The getlibs Package:
For many other programs that have no 64-bit version, installing the 32-bit libraries will often be enough to get them up and running. The easiest way I have found to do this is with a package called getlibs, which can be found at This program will assess 32-bit packages/binaries and figure out which 32-bit libraries it needs to run successfully. For this example, I am going to use the mp3 downloader. After downloading it, if you try to install it with dpkg, it will fail, claiming that you are attempting to install something for the wrong architecture. This is an easy enough fix using the --force-architecture option when installing:
sudo dpkg -i --force-architecture amazonmp3.deb
The package will install but will still give you errors if you try to run it.
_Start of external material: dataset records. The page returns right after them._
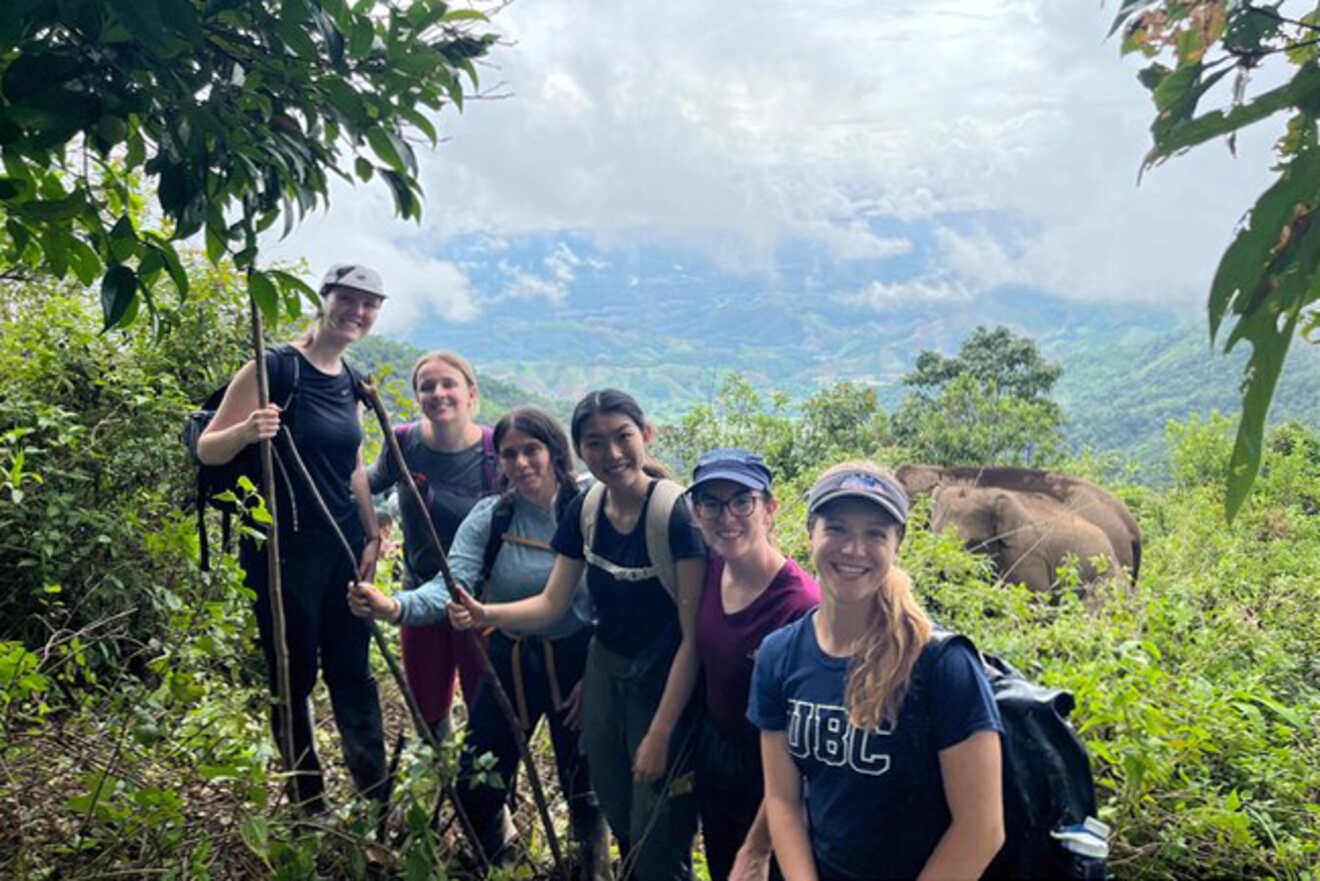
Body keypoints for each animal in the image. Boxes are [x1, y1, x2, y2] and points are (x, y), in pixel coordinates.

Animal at [929, 483, 1124, 599]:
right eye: (934, 535)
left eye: (971, 543)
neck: (988, 493)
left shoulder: (1026, 555)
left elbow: (1032, 597)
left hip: (1105, 577)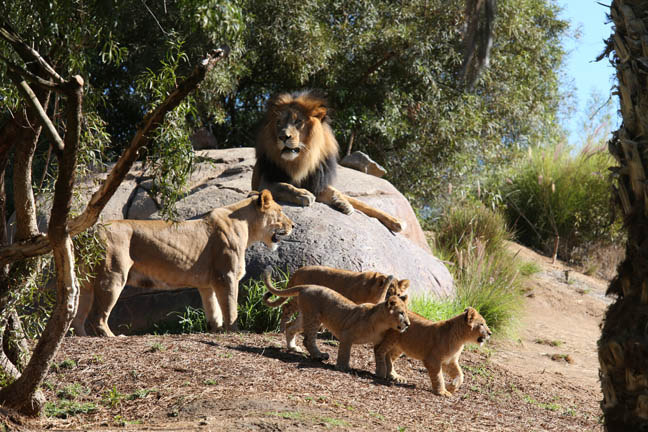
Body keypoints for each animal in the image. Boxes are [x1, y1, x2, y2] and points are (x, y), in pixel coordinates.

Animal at [72, 190, 293, 337]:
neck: (246, 226)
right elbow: (230, 307)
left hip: (86, 282)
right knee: (97, 317)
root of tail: (89, 232)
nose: (293, 225)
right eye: (280, 211)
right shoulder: (226, 276)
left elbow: (214, 310)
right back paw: (113, 337)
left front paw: (216, 331)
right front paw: (234, 331)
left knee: (77, 316)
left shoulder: (207, 284)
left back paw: (80, 337)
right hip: (113, 276)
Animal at [251, 90, 405, 233]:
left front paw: (344, 204)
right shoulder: (265, 183)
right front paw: (303, 194)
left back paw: (396, 222)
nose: (283, 137)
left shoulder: (317, 183)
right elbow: (284, 185)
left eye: (298, 121)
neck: (300, 162)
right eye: (278, 123)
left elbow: (334, 191)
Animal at [262, 268, 410, 370]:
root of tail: (306, 285)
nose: (408, 324)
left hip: (306, 315)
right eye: (401, 313)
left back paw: (293, 347)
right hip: (313, 317)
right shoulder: (348, 329)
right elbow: (345, 350)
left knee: (291, 327)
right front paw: (343, 366)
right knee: (306, 337)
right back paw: (319, 355)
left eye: (398, 294)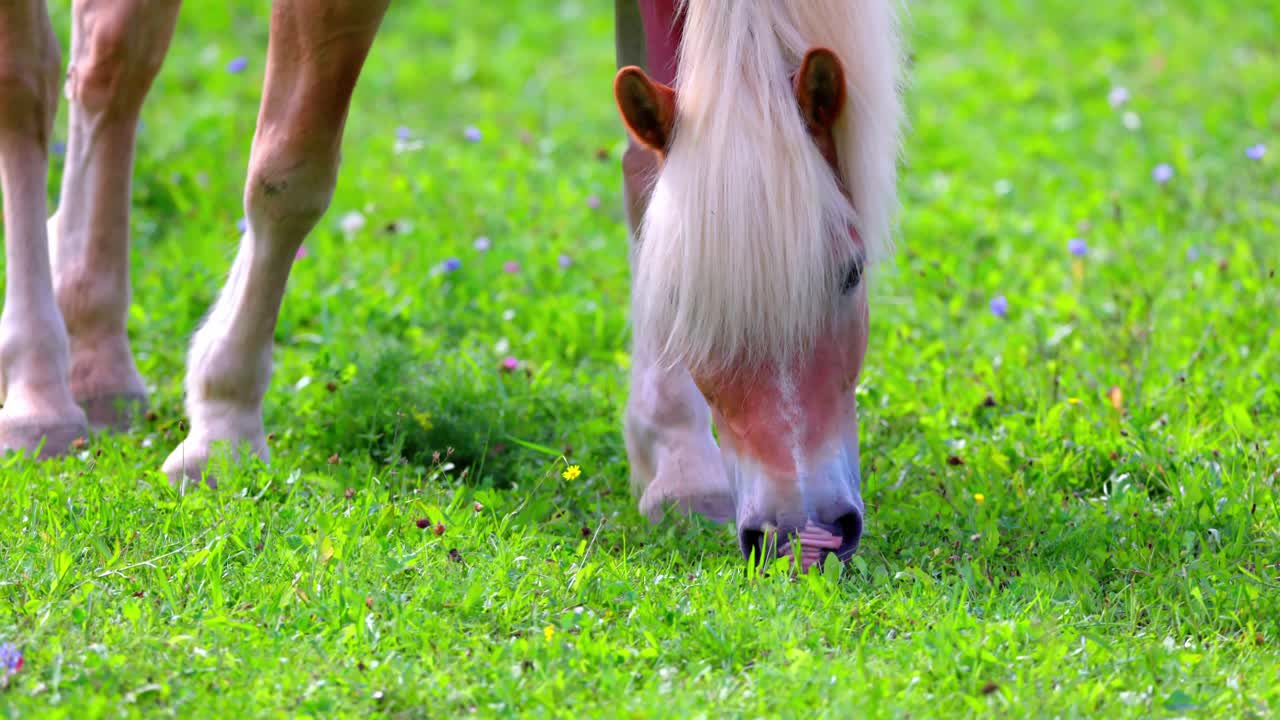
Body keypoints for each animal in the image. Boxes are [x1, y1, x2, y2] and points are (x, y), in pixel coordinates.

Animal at [0, 0, 901, 571]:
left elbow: (647, 174)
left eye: (852, 273)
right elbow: (289, 172)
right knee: (39, 82)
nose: (807, 534)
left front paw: (679, 461)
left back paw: (98, 357)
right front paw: (221, 427)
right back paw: (41, 394)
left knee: (111, 62)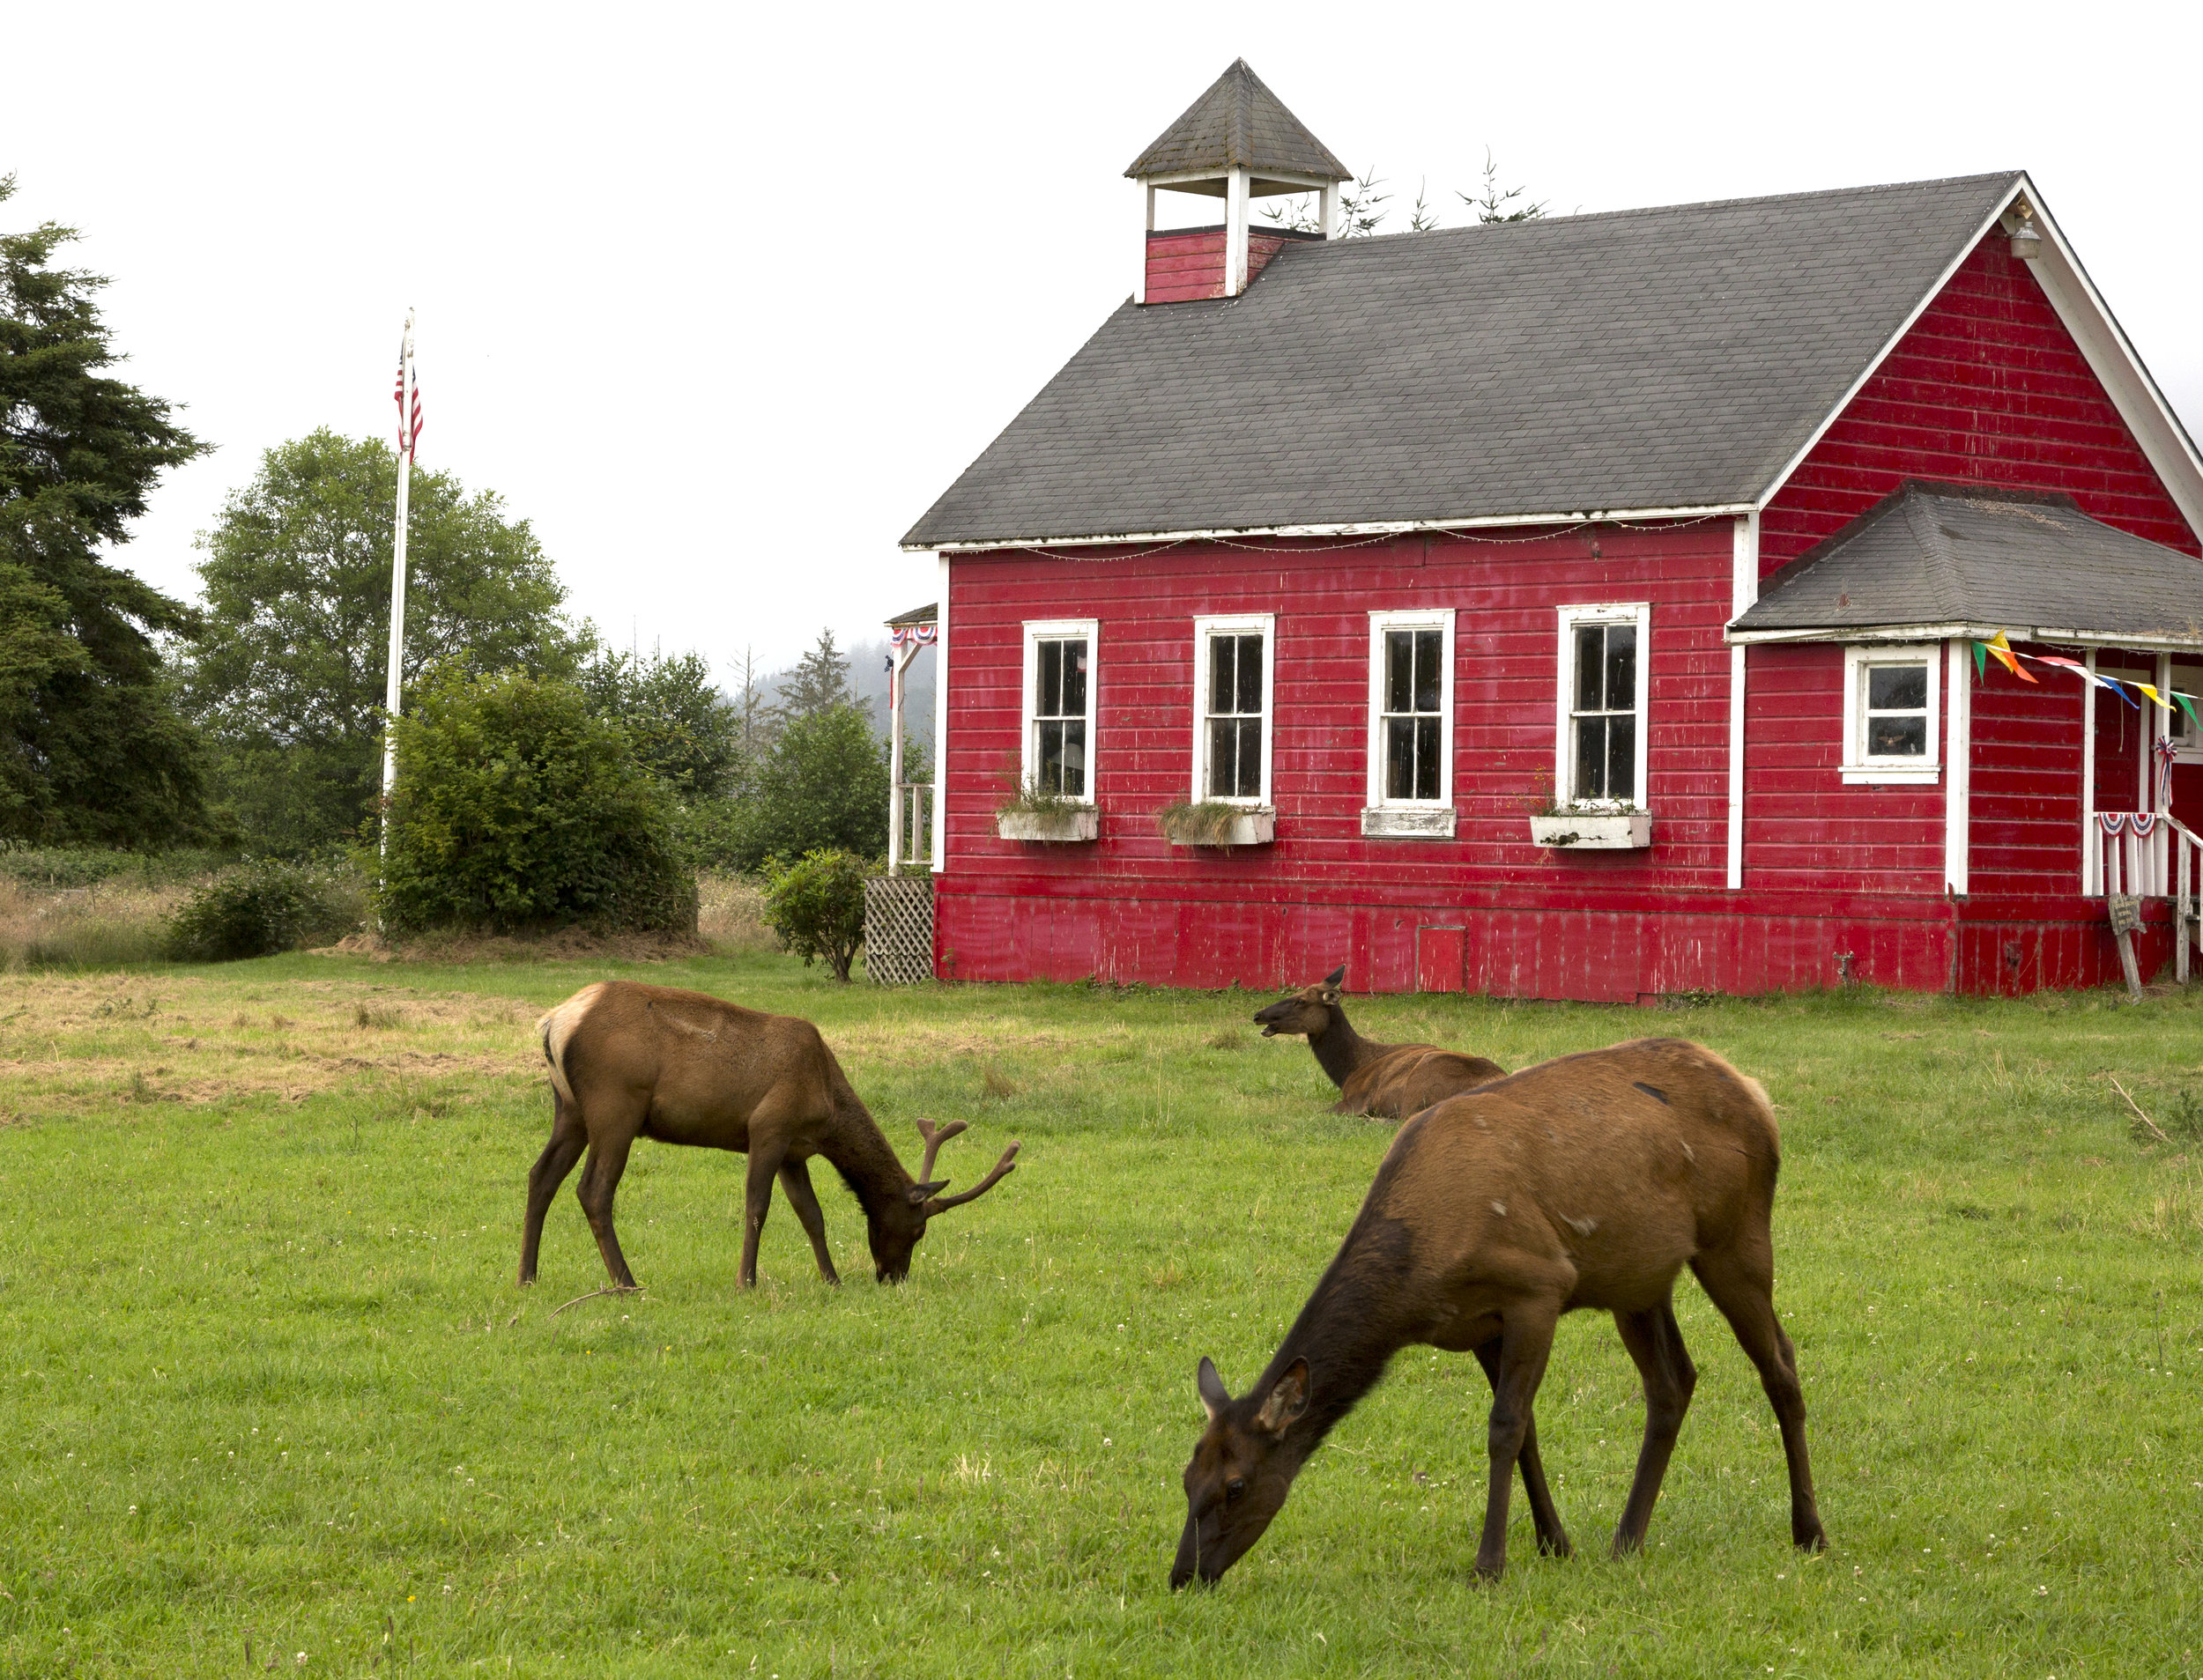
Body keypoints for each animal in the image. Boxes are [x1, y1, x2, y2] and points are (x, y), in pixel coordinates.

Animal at [522, 977, 1022, 1294]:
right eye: (918, 1230)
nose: (893, 1278)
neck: (827, 1105)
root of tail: (554, 1022)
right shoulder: (768, 1127)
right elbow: (757, 1206)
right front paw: (746, 1281)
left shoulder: (794, 1151)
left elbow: (812, 1215)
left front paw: (832, 1279)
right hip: (615, 1105)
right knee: (593, 1190)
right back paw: (627, 1282)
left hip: (570, 1108)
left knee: (540, 1176)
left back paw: (527, 1276)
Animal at [1172, 1039, 1824, 1594]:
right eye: (1186, 1476)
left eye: (1236, 1484)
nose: (1183, 1574)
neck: (1420, 1276)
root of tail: (1755, 1093)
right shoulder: (1479, 1325)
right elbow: (1527, 1430)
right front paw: (1554, 1542)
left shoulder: (1538, 1287)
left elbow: (1505, 1426)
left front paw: (1490, 1564)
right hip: (1639, 1279)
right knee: (1673, 1382)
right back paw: (1626, 1539)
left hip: (1736, 1237)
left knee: (1780, 1363)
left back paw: (1809, 1532)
To fix this, install getlibs if you have not already, and then run it on the binary file (not the .deb file) and it will, after a few moments, download and install the required libraries:
sudo dpkg -i getlibs-all.deb
sudo getlibs /usr/bin/amazonmp3
My one complaint with getlibs is that it does not provide any detailed output, so it may seem like it is not doing anything, but be patient. Once it completes, try running your program again and it should run. If the installer for a program is in .bin format, try running getlibs on the .bin file first because that might work as well (like in the directions for installing Adobe AIR), but so far it doesn't seem to do anything for .deb files for me. If a program complains of a missing library file, getlibs can also be used to download that specific library with the -l (or -64l for 64 bit libraries) option. And if downloading the libraries doesn't seem to work, try updating your library links with "sudo ldconfig".